Verso un nuovo paradigma economico

LAGUNA BEACH – Per decenni il mondo occidentale ha creduto in un paradigma economico ben definito e ampiamente accettato, che poteva applicarsi a livello sia nazionale sia globale. Visto, però, il calo di fiducia nell’abilità degli “esperti” di spiegare, figuriamoci prevedere, gli sviluppi dell’economia, tale fede si è indebolita. Senza un nuovo paradigma all’orizzonte, l’economia mondiale rischia maggiormente la frammentazione e di lasciare paesi già vulnerabili ancora più indietro.         

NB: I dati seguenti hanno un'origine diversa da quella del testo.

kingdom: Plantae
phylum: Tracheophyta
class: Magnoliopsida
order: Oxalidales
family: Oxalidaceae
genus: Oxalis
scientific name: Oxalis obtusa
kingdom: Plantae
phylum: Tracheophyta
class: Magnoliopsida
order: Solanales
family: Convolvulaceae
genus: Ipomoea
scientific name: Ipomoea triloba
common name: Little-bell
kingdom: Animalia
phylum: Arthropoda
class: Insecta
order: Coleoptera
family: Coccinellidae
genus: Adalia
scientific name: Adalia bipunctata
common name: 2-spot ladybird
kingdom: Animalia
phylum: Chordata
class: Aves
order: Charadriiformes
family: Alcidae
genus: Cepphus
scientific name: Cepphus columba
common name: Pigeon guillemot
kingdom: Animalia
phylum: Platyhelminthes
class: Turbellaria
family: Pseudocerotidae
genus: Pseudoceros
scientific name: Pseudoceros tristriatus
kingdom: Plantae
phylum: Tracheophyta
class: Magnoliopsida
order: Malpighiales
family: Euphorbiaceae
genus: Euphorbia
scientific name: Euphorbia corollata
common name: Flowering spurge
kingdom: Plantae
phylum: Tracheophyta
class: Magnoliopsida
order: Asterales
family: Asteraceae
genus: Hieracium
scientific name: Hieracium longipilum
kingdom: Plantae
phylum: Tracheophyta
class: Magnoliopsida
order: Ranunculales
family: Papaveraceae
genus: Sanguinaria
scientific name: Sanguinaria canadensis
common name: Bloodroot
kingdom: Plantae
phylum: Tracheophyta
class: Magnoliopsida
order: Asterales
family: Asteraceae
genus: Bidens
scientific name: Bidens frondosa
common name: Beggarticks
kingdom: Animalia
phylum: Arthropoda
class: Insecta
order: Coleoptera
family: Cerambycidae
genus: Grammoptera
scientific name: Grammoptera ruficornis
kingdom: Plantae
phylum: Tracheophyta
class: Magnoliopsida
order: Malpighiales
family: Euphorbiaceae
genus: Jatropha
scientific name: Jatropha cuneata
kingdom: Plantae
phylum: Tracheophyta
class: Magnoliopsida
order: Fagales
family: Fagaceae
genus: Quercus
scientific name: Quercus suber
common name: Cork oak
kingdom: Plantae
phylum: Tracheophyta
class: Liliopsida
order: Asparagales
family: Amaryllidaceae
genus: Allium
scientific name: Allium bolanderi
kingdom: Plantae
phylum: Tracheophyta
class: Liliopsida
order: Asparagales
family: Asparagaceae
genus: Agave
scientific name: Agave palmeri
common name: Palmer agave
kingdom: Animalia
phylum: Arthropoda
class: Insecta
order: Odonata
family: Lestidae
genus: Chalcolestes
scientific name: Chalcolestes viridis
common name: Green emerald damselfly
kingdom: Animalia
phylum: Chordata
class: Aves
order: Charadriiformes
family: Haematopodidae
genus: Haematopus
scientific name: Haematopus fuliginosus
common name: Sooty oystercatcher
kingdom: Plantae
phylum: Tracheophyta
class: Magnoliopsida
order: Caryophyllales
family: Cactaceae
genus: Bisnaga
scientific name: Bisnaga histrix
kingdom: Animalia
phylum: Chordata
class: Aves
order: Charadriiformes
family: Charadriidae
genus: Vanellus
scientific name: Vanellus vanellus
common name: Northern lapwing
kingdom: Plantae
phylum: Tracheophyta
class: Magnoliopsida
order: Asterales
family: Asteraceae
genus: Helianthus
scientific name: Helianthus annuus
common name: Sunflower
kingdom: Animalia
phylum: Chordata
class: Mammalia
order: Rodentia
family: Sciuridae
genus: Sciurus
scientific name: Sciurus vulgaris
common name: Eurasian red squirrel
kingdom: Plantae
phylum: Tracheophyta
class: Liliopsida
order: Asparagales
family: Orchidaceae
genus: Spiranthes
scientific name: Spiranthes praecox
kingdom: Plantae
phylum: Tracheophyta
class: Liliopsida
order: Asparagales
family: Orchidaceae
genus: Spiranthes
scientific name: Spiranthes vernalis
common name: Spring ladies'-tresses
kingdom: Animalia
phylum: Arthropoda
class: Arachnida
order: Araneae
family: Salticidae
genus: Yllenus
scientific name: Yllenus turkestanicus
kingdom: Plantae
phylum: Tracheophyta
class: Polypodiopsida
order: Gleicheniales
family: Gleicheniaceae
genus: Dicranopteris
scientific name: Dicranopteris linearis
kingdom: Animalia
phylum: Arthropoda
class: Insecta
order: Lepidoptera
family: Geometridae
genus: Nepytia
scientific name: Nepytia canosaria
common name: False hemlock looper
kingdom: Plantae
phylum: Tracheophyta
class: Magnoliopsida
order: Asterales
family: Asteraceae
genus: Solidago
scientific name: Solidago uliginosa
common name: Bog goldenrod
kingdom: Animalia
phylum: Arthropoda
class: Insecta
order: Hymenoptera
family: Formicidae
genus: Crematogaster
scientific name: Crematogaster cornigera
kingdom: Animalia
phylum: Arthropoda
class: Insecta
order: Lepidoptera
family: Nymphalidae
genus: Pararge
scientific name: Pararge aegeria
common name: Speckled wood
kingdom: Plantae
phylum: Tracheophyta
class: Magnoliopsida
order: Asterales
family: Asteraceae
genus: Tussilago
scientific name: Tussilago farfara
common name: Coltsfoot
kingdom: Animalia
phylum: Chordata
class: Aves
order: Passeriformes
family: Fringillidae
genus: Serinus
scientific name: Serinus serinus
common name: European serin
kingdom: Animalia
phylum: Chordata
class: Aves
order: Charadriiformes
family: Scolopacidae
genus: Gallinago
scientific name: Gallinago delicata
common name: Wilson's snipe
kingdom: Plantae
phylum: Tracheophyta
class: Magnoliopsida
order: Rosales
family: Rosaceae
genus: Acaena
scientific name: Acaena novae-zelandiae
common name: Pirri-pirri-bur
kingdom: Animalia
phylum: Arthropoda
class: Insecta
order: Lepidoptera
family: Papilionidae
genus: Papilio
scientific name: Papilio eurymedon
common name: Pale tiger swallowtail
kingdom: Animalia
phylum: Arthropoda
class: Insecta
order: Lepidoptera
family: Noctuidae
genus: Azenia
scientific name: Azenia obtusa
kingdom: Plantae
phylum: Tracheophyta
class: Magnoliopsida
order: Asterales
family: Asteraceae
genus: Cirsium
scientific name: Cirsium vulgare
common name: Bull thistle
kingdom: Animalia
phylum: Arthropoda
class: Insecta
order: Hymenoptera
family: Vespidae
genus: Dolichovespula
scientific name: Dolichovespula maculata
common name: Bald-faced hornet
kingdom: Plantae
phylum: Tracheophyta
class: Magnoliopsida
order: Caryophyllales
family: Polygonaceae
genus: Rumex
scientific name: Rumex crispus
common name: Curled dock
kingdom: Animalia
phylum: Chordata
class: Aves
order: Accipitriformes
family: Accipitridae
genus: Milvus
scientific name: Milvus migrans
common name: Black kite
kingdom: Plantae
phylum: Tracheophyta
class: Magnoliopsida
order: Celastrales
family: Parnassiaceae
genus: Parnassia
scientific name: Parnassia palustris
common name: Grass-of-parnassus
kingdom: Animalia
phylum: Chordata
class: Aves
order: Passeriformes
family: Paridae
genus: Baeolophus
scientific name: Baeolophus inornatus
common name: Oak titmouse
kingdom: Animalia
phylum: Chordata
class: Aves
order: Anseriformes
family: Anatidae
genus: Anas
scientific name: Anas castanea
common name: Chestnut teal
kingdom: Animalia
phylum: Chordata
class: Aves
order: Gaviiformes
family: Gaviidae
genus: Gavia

Il paradigma che fino a poco tempo fa dominava gran parte del pensiero e delle politiche economiche è rappresentato dal cosiddetto “Washington Consensus” – un insieme di dieci direttive politiche applicabili a paesi diversi – e, a livello internazionale, dalla ricerca di una globalizzazione economica e finanziaria. L’idea, in parole povere, era che i paesi avrebbero beneficiato dell’adozione di prezzi basati sul mercato e della deregolamentazione in patria, promuovendo al tempo stesso il libero mercato e i flussi transfrontalieri di capitali.     

Rafforzare i collegamenti economici e finanziari tra paesi era considerato come il modo migliore per produrre vantaggi duraturi, incrementare l’efficienza e la produttività e tenere a bada il pericolo dell’instabilità finanziaria. Si riteneva, inoltre, che tale approccio apportasse benefici collaterali, dal favorire la mobilità sociale interna al ridurre il rischio di conflitti violenti tra paesi. Esso prometteva anche di sostenere la convergenza positiva tra paesi sviluppati e in via di sviluppo, riducendo così sia la povertà assoluta che quella relativa e indebolendo gli incentivi economici all’immigrazione illegale.